PDVSA’s Self-Inflicted Wound
The new Oil Minister and PDVSA CEO, General Manuel Quevedo has no experience in the oil industry. His appointment is a tantalizing peek at what's happening behind chavismo’s closed doors.
What do you do when you run a state-owned oil company whose finances are a wreck, is billions of dollars in debt, with sharply declining oil production and in technical default, with lots of billionaires who are nervously tracking your every move and contemplating suing your ass? If you roll like chavismo, you fire the last few minimally competent people left in the company and appoint a non-entity with no experience as their replacement, of course!
Maduro just appointed National Guard general Manuel Quevedo as new PDVSA CEO and Oil Minister, replacing both Nelson Martínez and Eulogio del Pino in one single stroke. It amounts to a military takeover of the company. Martínez and Del Pino were among the last few people left with any knowledge of the oil industry in the company, who gave some assurance to PDVSA’s partners and creditors that the inmates hadn’t completely taken over the asylum. It remains to be seen what will happen with the powerful Simón Zerpa, who, as PDVSA’s CFO, was rumored to be the real power behind the throne.
Several media outlets have erroneously reported that Quevedo is an OFAC sanctionée, but although he was on a list prepared by US senator Marco Rubio, he hasn’t made the cut yet and that’s probably the best thing that can be said about him.

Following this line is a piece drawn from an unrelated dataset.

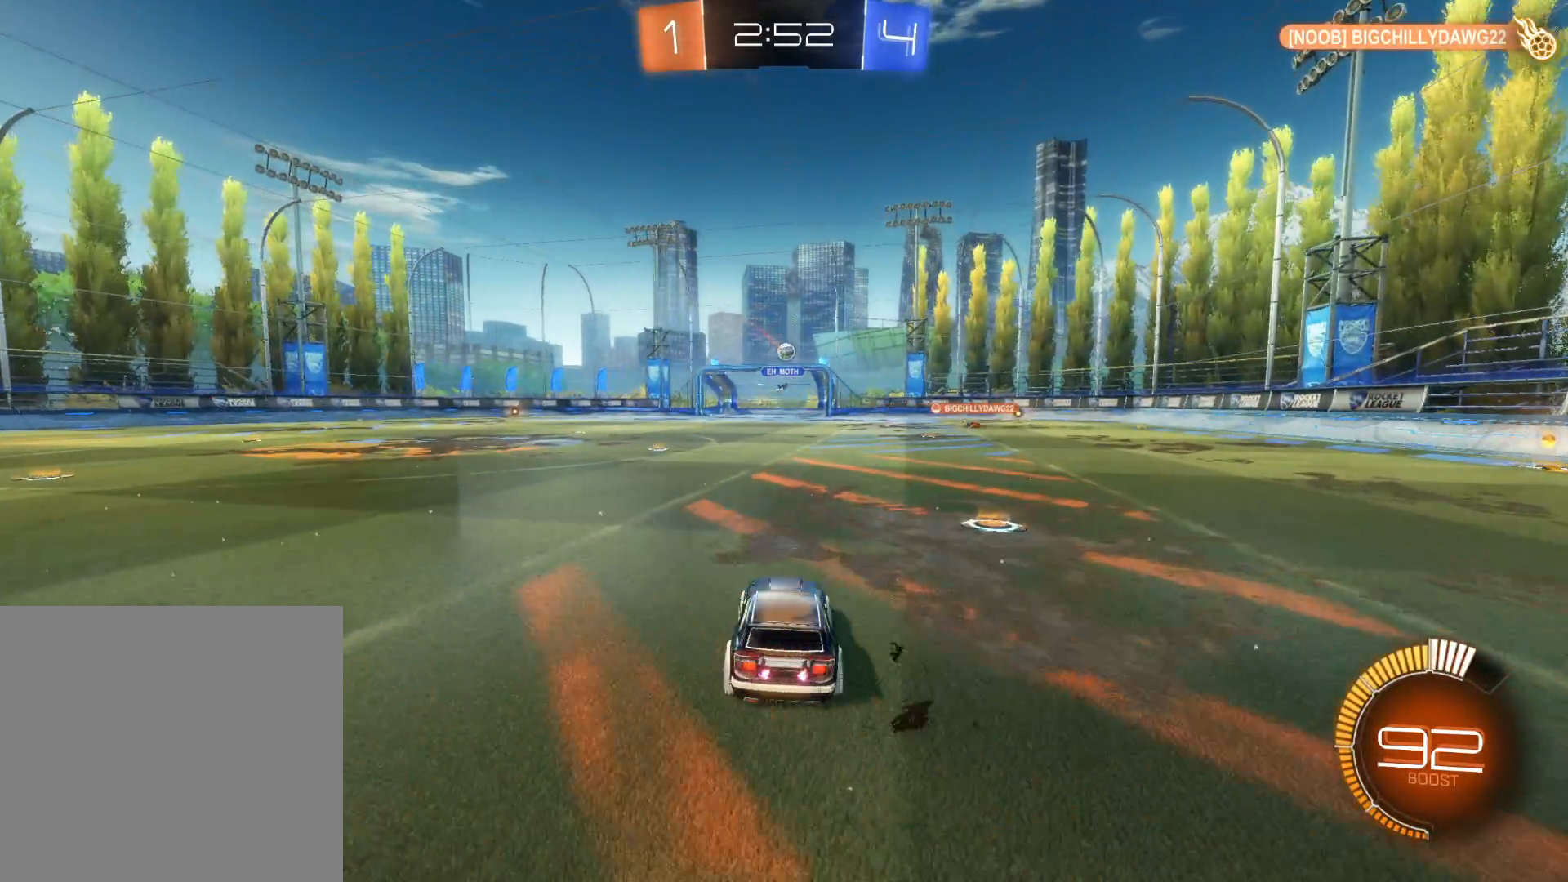
{"buttons": ["CIRCLE", "R2"], "left_stick": "right", "right_stick": "center", "events": [[16, "CIRCLE", "down"], [183, "left_stick", "center"], [350, "left_stick", "right"]]}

It remains to be seen what will happen with the powerful Simón Zerpa, who, as PDVSA’s CFO, was rumored to be the real power behind the throne.
Until his appointment, Quevedo was Housing Ministry and is a relatively obscure figure within chavismo. His experience in the oil business is non-existent; the guy who will be leading PDVSA in the middle of a default and a staggering output decline probably cannot distinguish upstream for downstream and doesn’t know what an indenture is. And we can now count on the fact that as the drop in oil production continues, corruption will escalate because Quevedo and the cronies he’s bringing along with him don’t know how or don’t want to fix any of this, they just want to get richer.
Yet the move is not as completely deranged as it sounds. Maduro’s hold on power depends on keeping a delicate equilibrium among chavismo’s many cliques including, of course, the military, who are probably demanding more power and money as the situation becomes more dire. Maduro was probably forced to appoint Quevedo and others to PDVSA, to keep the military faction happy.
The predicament is that other pressing goals like a coherent restructuring of the country’s external debt, ending hyperinflation and keeping PDVSA minimally functional are not workable if every top level policy decision is made exclusively to placate one faction or another. As long as Maduro keeps prioritizing his commitments to power cliques over sane policy-making, things will only get worse.
Maduro acts as though he has to choose between either holding onto power or avoiding an economic cataclysm, and his instinct is to always go with the former. That’s a tragedy, but not for chavismo; it’s a tragedy for the thirty million people who have become their hostages.